◆ Exercise prompt:
Using the data below, determine the number of lines that include the string "solid". Write only that number.

Records from a dataset
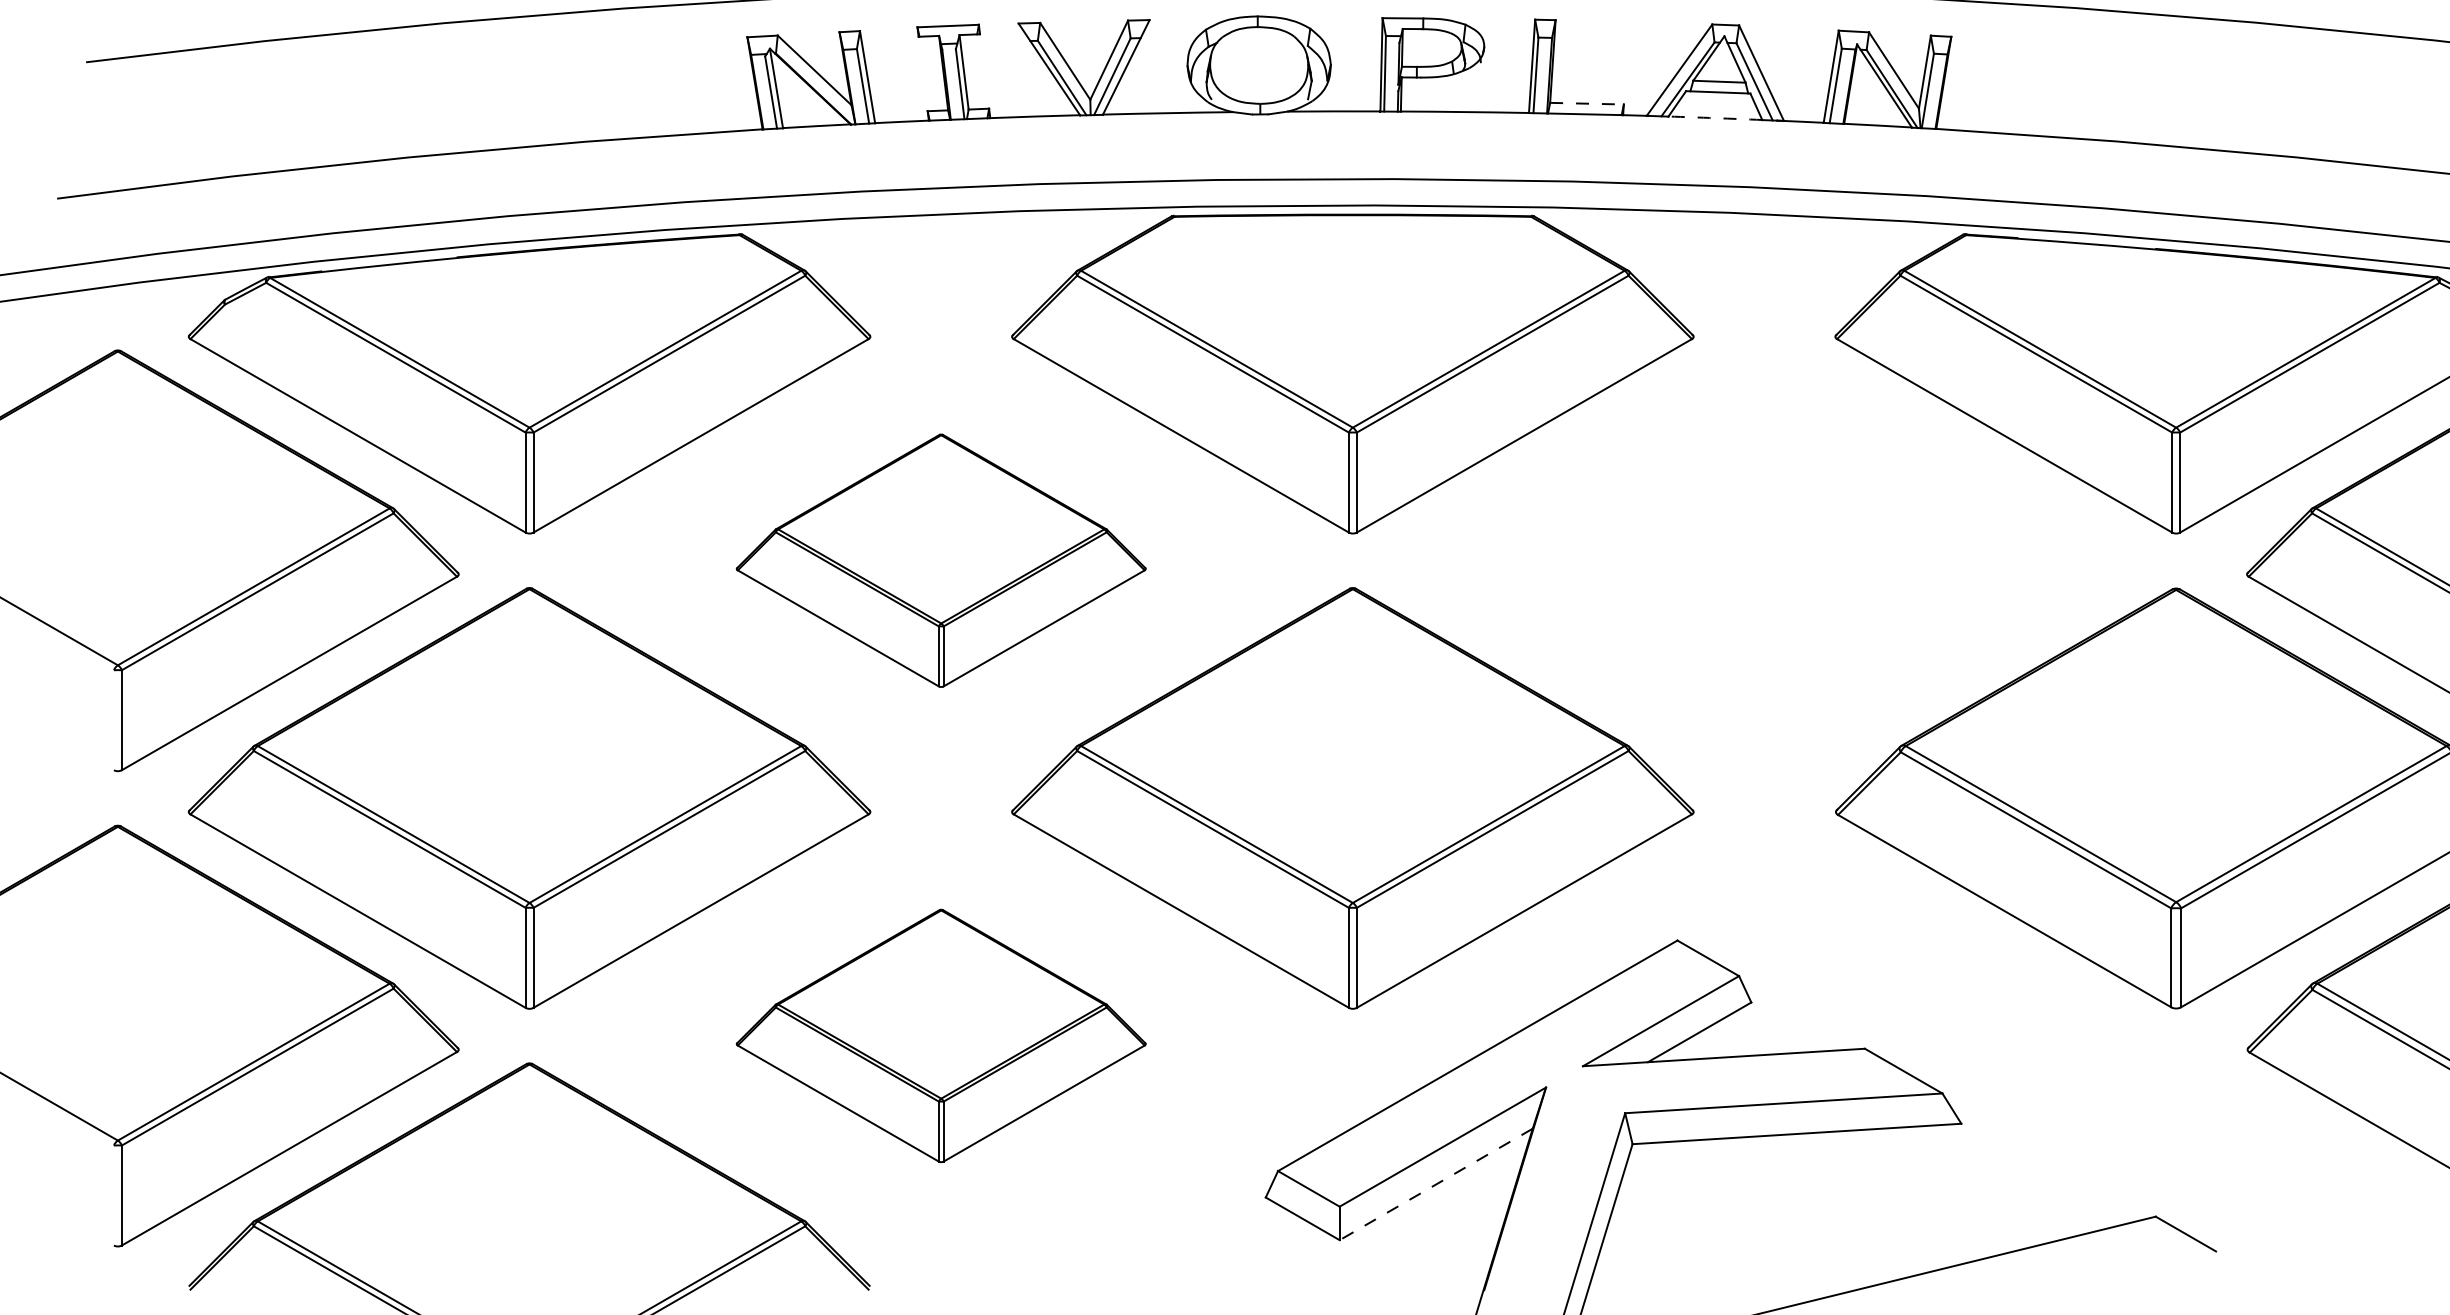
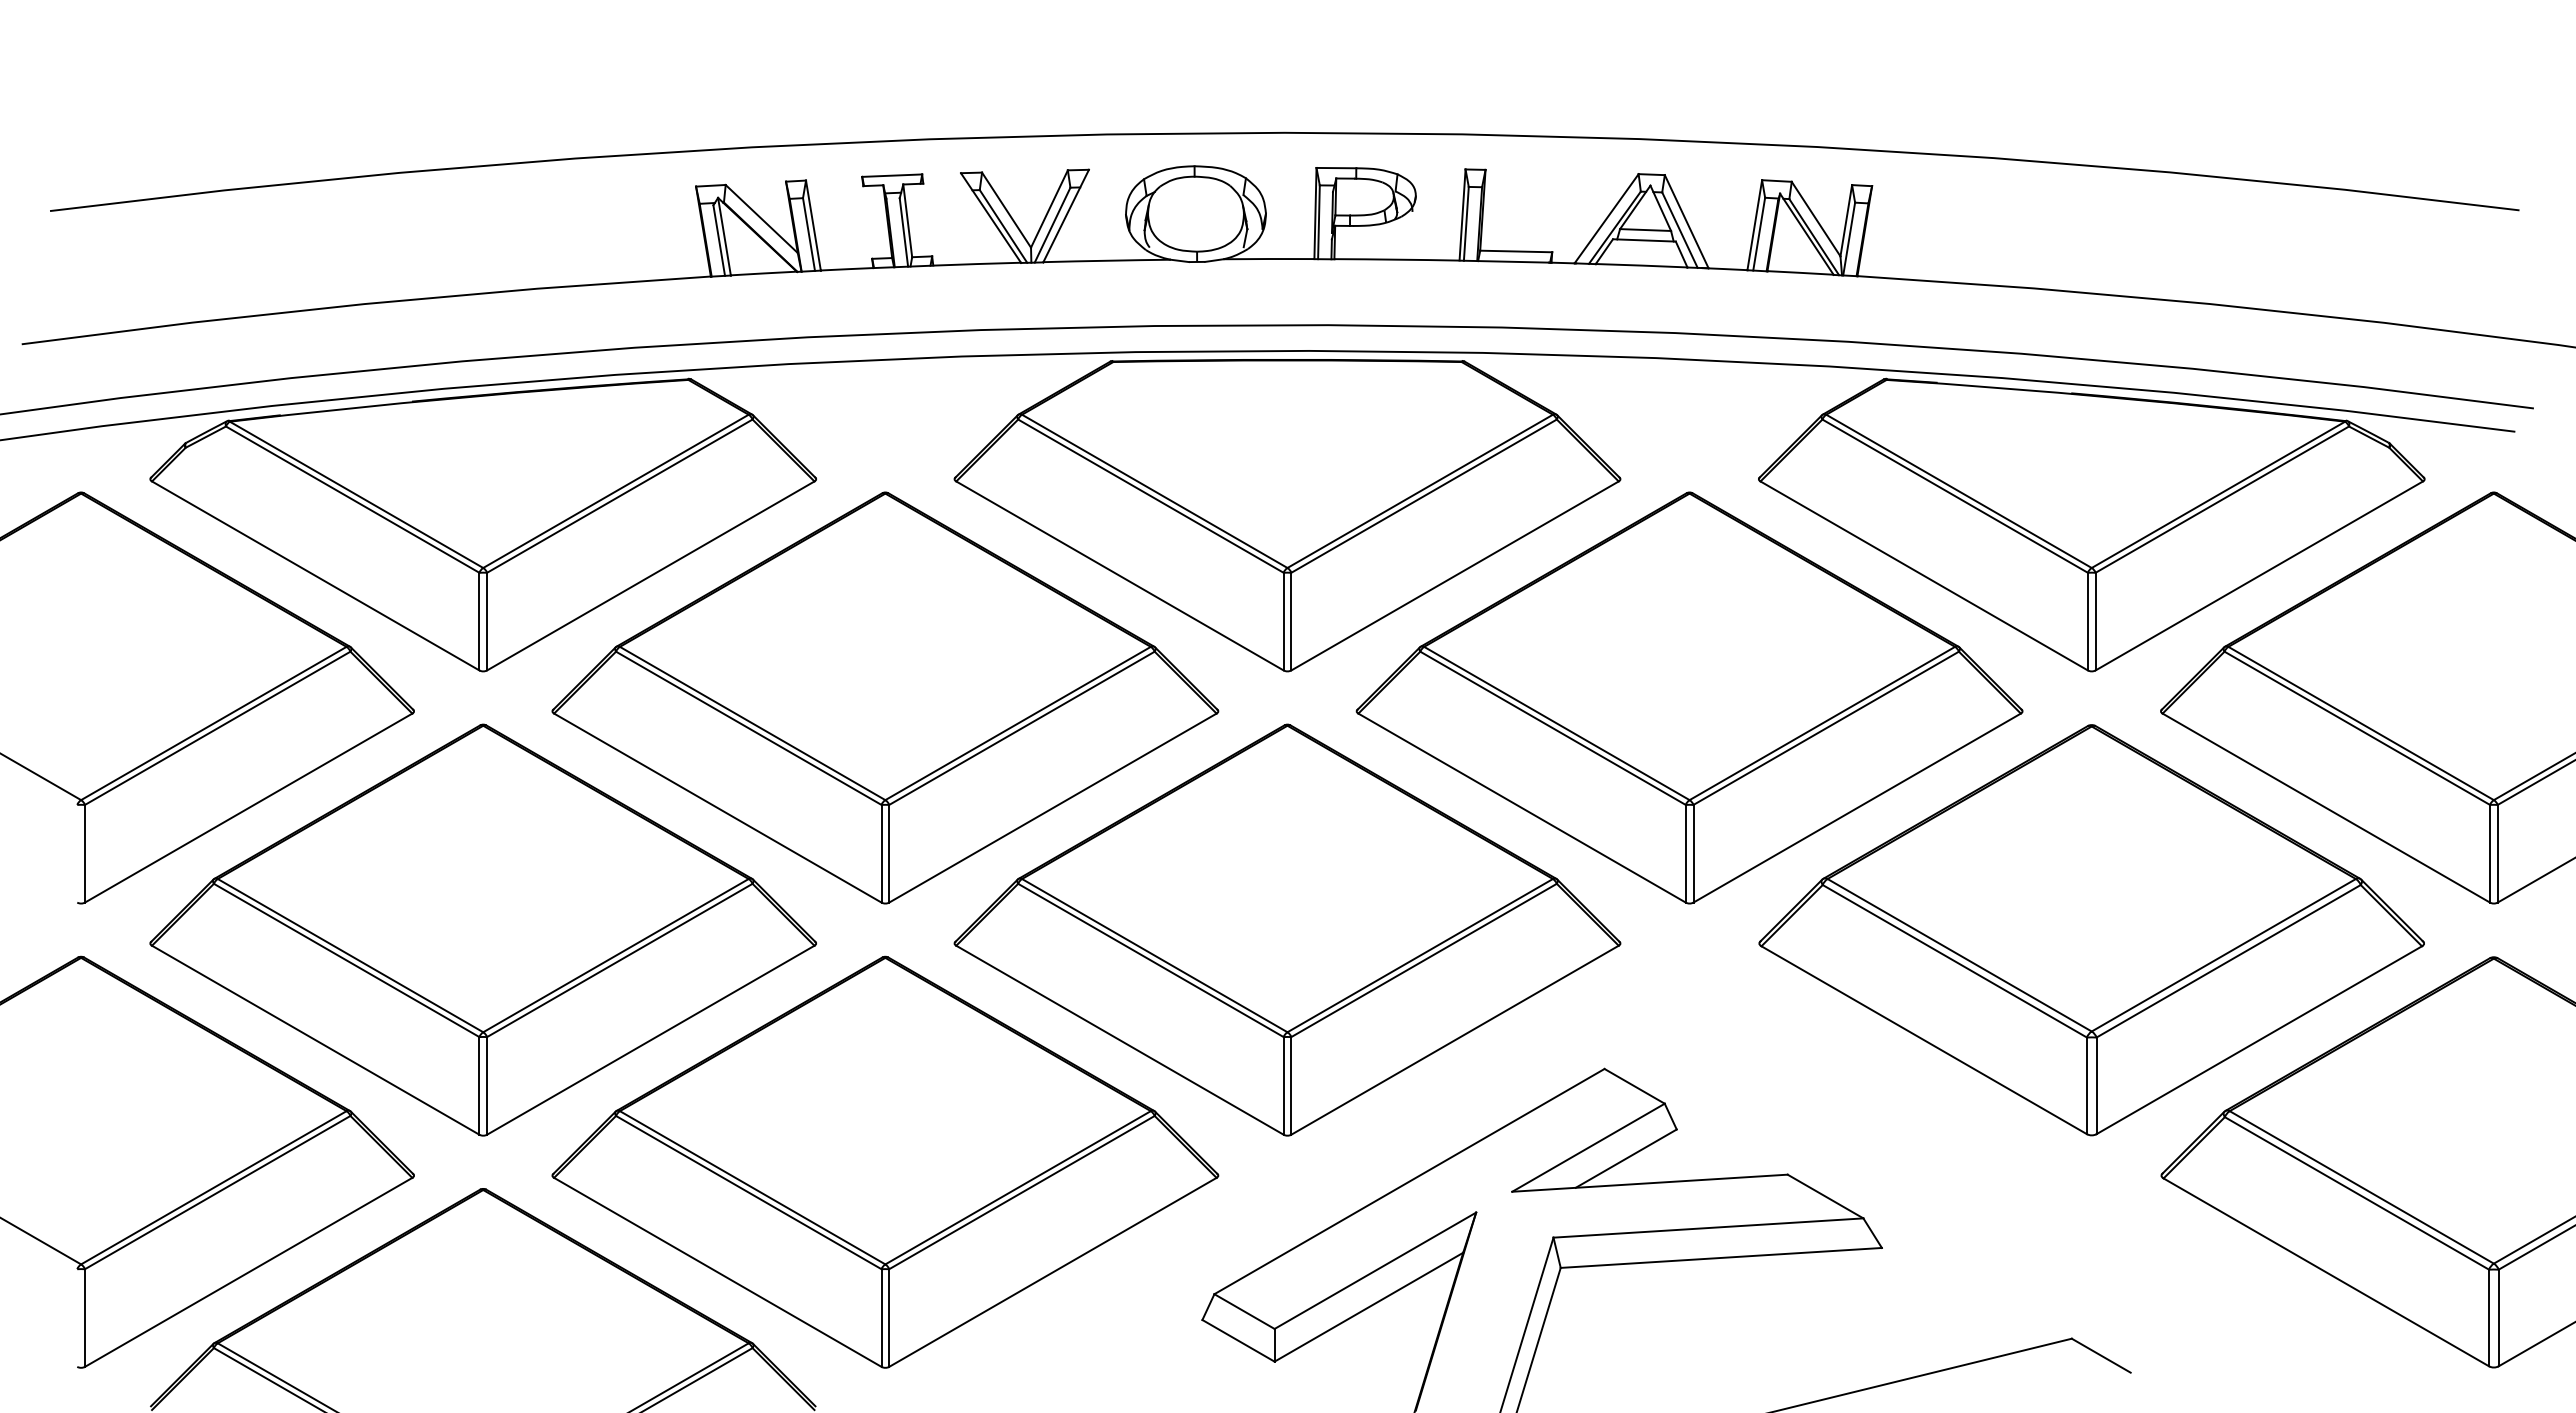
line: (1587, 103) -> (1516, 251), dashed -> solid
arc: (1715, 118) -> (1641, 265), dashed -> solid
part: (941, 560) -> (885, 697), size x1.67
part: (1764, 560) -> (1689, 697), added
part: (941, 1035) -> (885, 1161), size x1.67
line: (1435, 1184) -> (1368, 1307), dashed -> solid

◆ Output of the exercise:
3